Land Boom, and the Japanese Mentality

November. 1987 / TOKYO Business Today

So finally Japan is waking up to the fact that its silly, vicious little land boom is no longer a joke. People are suffering. A lot more will suffer in the future. And so today, just three years too late, committees are being formed, NHK is running special programs, and the politicians who did absolutely nothing when action was needed are now promising immediate and drastic solutions.

But if the ideas put forward to date are any guide, don't hold your breath waiting for those solutions. When it comes to an emotional subject like land, that strange Japanese ability to confuse results with causes, lose the thread of an argument and generally act muddle-headedly comes into full play.

For example, the main proposal so far is simply to slap a freeze on land prices. This would of course create a paradise for gangsters and other shady dealers, as sellers moved massively to the illegal double contract, or ura keiyaku, system already in use to avoid land sale taxes. A freeze would also set the seal of official approval on the corrosively damaging tochishinwa - the myth that in Japan at least land prices are fated to keep on rising for ever.

Then there is the idea that all land deals should be controlled. So the land price boom, which was triggered three years ago by Mr. Nakasone's brave words about how liberalisation of land prices would lower land prices, is now supposed to be ended by a welter of communist-style anti-liberalisation. In fact, liberalisation was the right answer, if it had been accompanied by the right land tax policies.

The next idea says ban the sale of government land. These sales are supposed to fan speculative fever. Only in Japan would you find a logic that says you reduce the price of a commodity by reducing, not increasing, its supply.

Then there is the school that says the farmers are to blame. Stop their subsidies, raise their land taxes, force them out of their unprofitable rice fields and Japan will have access both to the building land it needs and to imported food. But have the geniuses involved in this scheme ever seen a rice field ? Most of those fields are very far from any city. As for the farmers near the big cities, they are not likely to sell out and so lose massive speculative profits just because their subsidies have been cut or land taxes have risen a little. And as for the farmers in the cities, they do at least provide free of charge some badly-needed fresh air and greenery.

In any case the main cause of high land prices is not misused farm land. It is misused urban land. The low rate of urban land holding taxes - about 0.2 percent of real prices - and the very high rate of land sale taxes guarantees that no one in his or her right mind would ever want to sell land. They will hold on for ever, reassured in the belief that land prices will go up for ever. And they do not hold on to fresh air and greenery. They hold on acre after acre of drab, two- story urban slum crying out for highrise development.

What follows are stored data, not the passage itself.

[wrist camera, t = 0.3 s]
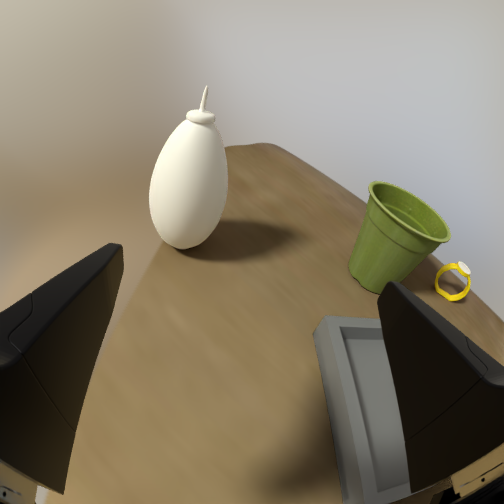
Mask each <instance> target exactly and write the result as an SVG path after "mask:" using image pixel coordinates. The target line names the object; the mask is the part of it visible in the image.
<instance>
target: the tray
mask: <svg viewBox="0 0 504 504" xmlns="http://www.w3.org/2000/svg"><path fill="white" fill-rule="evenodd" d="M313 337H314V342H315V346H316V351H317V356H318V361H319V366H320V371H321V376H322V381H323V386H324V391H325V396H326V402H327V407H328V413H329V418H330V424H331V429H332V435H333V441H334V447H335V453H336V459H337V465H338V471H339V478H340V484H341V491H342V498H343V504H389V503H392V502H395V501H397V500H400V499H403V498H405V497H408V496H411V495H413V494H416V493H418V492H420V491H418V492H415V493H413V494H411V491H410V482H409V473H408V465H407V457H406V450H405V441H404V436H403V430H402V424H401V418H400V413H399V407H398V402H397V397H396V392H395V387H394V383H393V378H392V374H391V369H390V365H389V361H388V357H387V353H386V348H385V344H384V340H383V335H382V328H381V322H380V319H372V318H355V317H341V316H327V315H325V316H324V318H323V319H322V321H321V322H320V324H319V325H318V327H317V328H316V330H315V331H314V333H313ZM440 483H441V482H440ZM433 486H434V485H433ZM431 487H432V486H431ZM428 488H430V487H428ZM426 489H427V488H426ZM423 490H425V489H423ZM423 490H421V491H423Z"/></svg>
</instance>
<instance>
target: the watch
mask: <svg viewBox="0 0 504 504" xmlns="http://www.w3.org/2000/svg"><path fill="white" fill-rule="evenodd" d="M450 269H456V270H458V272H459V273H460V274H461V275H463V276H464V277H467V279H468V283H467V286H466V288H465V289H464V291H462V292H461V293H459V294H457V295H449V294H448V293H446V292H445V291H443V290H442V289H440V288H439V286H438V278H439V277H440V276H441V274H442V273H443V272H445V271H447V270H450ZM470 274H471V272H470V270H469V268H468V267H467V266H466V265H465V264H464V263H462V262H458V263H457V264H456V263H450V264H447V265H445V266H443V267H441V269H440V270H439V271H438V272H437V274H436V279H435V289H436V292H437V293H439V294H440V295H442V296H443V297H445V298H446V299H447V300H449V301H457V300H460V299H462V298H463V297H464V296H466V294H467V293H468V291H469V289H470V282H471V281H470Z"/></svg>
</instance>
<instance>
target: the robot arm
mask: <svg viewBox="0 0 504 504" xmlns="http://www.w3.org/2000/svg"><path fill="white" fill-rule="evenodd" d="M123 270H124V262H123V247H122V245H121V244H115V243H109V244H107V245H105V246H103V247H102V248H100V249H98V250H97V251H95V252H93V253H92V254H90V255H88V256H87V257H85V258H84V259H82V260H80V261H79V262H77V263H75V264H74V265H72V266H71V267H69V268H68V269H66V270H64V271H63V272H61V273H60V274H58V275H57V276H55V277H53V278H52V279H50V280H49V281H47V282H46V283H44V284H43V285H41V286H40V287H38V288H37V289H35V290H34V291H33V292H32V293H29V294H28V295H27V296H25V297H24V298H22V299H21V300H19V301H18V302H16V303H15V304H13V305H12V306H10V307H9V308H7V309H5V310H4V311H2V312H0V504H36V503H35V497H36V491H37V485H39V486H42V487H44V488H47V489H49V490H52V491H54V492H57V493H59V494H62V495H63V494H64V490H65V484H66V478H67V472H68V467H69V462H70V457H71V452H72V448H73V443H74V439H75V432H76V430H77V426H78V422H79V418H80V414H81V410H82V406H83V403H84V399H85V395H86V392H87V388H88V385H89V382H90V378H91V375H92V372H93V369H94V366H95V362H96V359H97V356H98V353H99V350H100V347H101V344H102V341H103V339H104V336H105V333H106V330H107V327H108V325H109V322H110V319H111V316H112V313H113V309H114V305H115V301H116V297H117V294H118V290H119V286H120V282H121V278H122V275H123ZM377 305H378V311H379V316H380V322H381V328H382V335H383V340H384V344H385V348H386V353H387V357H388V361H389V365H390V369H391V374H392V378H393V383H394V387H395V392H396V397H397V402H398V407H399V413H400V418H401V424H402V430H403V436H404V441H405V450H406V457H407V465H408V473H409V482H410V491H411V494H413V493H415V492H418V491H421V490H423V489H426V488H428V487H431V486H433V485H436V484H438V483H440V482H443V481H445V480H447V479H449V478H451V482H452V485H453V487H451V488H449V489H446V490H444V491H442V492H440V493H438V494H435V495H434V496H433V498H432V500H431V502H430V504H504V366H502V365H501V364H500V363H499V362H497V361H496V360H495V359H494V358H492V357H491V356H490V355H489V354H487V353H486V352H485V351H484V350H482V349H481V348H480V347H479V346H477V345H476V344H475V343H474V342H473V341H471V340H470V339H469V338H468V337H467V336H465V335H464V334H463V333H462V332H461V331H460V330H458V329H457V328H456V327H455V326H453V325H452V324H451V323H450V322H449V321H447V320H446V319H445V318H444V317H443V316H441V315H440V314H439V313H438V312H436V311H435V310H434V309H433V308H431V307H430V306H429V305H428V304H426V303H425V302H424V301H422V300H421V299H420V298H419V297H417V296H416V295H415V294H414V293H412V292H411V291H410V290H408V289H407V288H406V287H404V286H403V285H402V284H400V283H399V282H394V281H389V282H387V283H386V285H385V287H384V289H383V290H382V292H381V294H380V296H379V298H378V301H377Z"/></svg>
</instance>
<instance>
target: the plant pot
mask: <svg viewBox="0 0 504 504" xmlns="http://www.w3.org/2000/svg"><path fill="white" fill-rule="evenodd" d="M368 189H369V193H370V196H369V200H368V203H367V207H366V210H367V211H366V214H365V218H364V221H363V224H362V227H361V230H360V233H359V235H358V238H357V241H356V244H355V247H354V249H353V252H352V255H351V258H350V261H349V270H350V273H351V274H352V276H353V277H354V278H356V279H357V280H358V281H359V283H360V284H361V286H363V287H364V288H366V289H367V290H369V291H371V292H374V293H378V294H381V292H382V290H383V289H384V287H385V285H386V283H387V282H389V281H394V282H399V283H400V282H401V281H402V280H403V279H404V278H405V277H406V276H407V275H408V274H410V273H411V272H412V271H413V270H414V269H415V268H416V267H417V266H418V265H419V264H420V263H421V261H422V260H423V259H424V258H425V257H426V256H427V255H428V254H430V253H432V252H433V251H434V250H435V249H436V248H437V247H438V246H439V245H440V244H441V243H445V242H448V241H449V240H450V238H451V233H450V230H449V227H448V226H447V224H446V223H445V221H444V220H443V219H442V218H441V217H440V216H439V214H438V213H437V212H436V211H435V210H433V209H432V208H431V207H430V206H429V205H428V204H426V203H425V202H424V201H422V200H421V199H420V198H418V197H416V196H415V195H413V194H412V193H410V192H408V191H406V190H404V189H402V188H400V187H398V186H395V185H393V184H390V183H386V182H381V181H374V182H372V183H370V184H369V187H368Z"/></svg>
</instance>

In this situation the solution should be obvious - raise land holding taxes for urban land and cut land sale taxes. With one stroke you improve both land us- age and land supply. You also improve government revenue.

But in Japan the logical answer is not necessarily the right answer. Land holding taxes are already too high, the pundits say, as they drag out emotional stories of grandmothers forced to sell out to pay their taxes just because the land on which they have lived for the last 50 years is now worth a ridiculous 500 million yen or so. The idea that maybe the grandmothers have to pay high taxes today because in the past the tax rate was too low would be wasted on these people. Even the argument that the higher land holding tax rates could easily be matched by lower municipal rates makes little impression on the grandmother school.

True, one or two other needed measures are finally being considered, like restricting easy bank financing for speculative land deals and rethinking the role of Tokyo. But most shy away from the hard answers. Instead of being required to cut land loans to a fixed and low percentage of contract prices, the banks are simply requested to behave themselves. Instead of a bold plan to fill in Tokyo Bay, or at least to make better use of its shoreline, most simply argue that someone other than themselves should be relocated to Osaka, or Hokkaido, or their own electorate.

The emotional irrationality of the current land debate has a wider meaning: If the Japanese cannot sensibly solve a problem of such obvious importance to themselves as land, should we be too surprised if they are somewhat slow in solving our trade problems? Most Western thinking has assumed that the Japanese set out deliberately to invade the world with their products and to shut out foreign products - the so-called Japan problem. But maybe it is muddle rather than malice that causes most of that problem.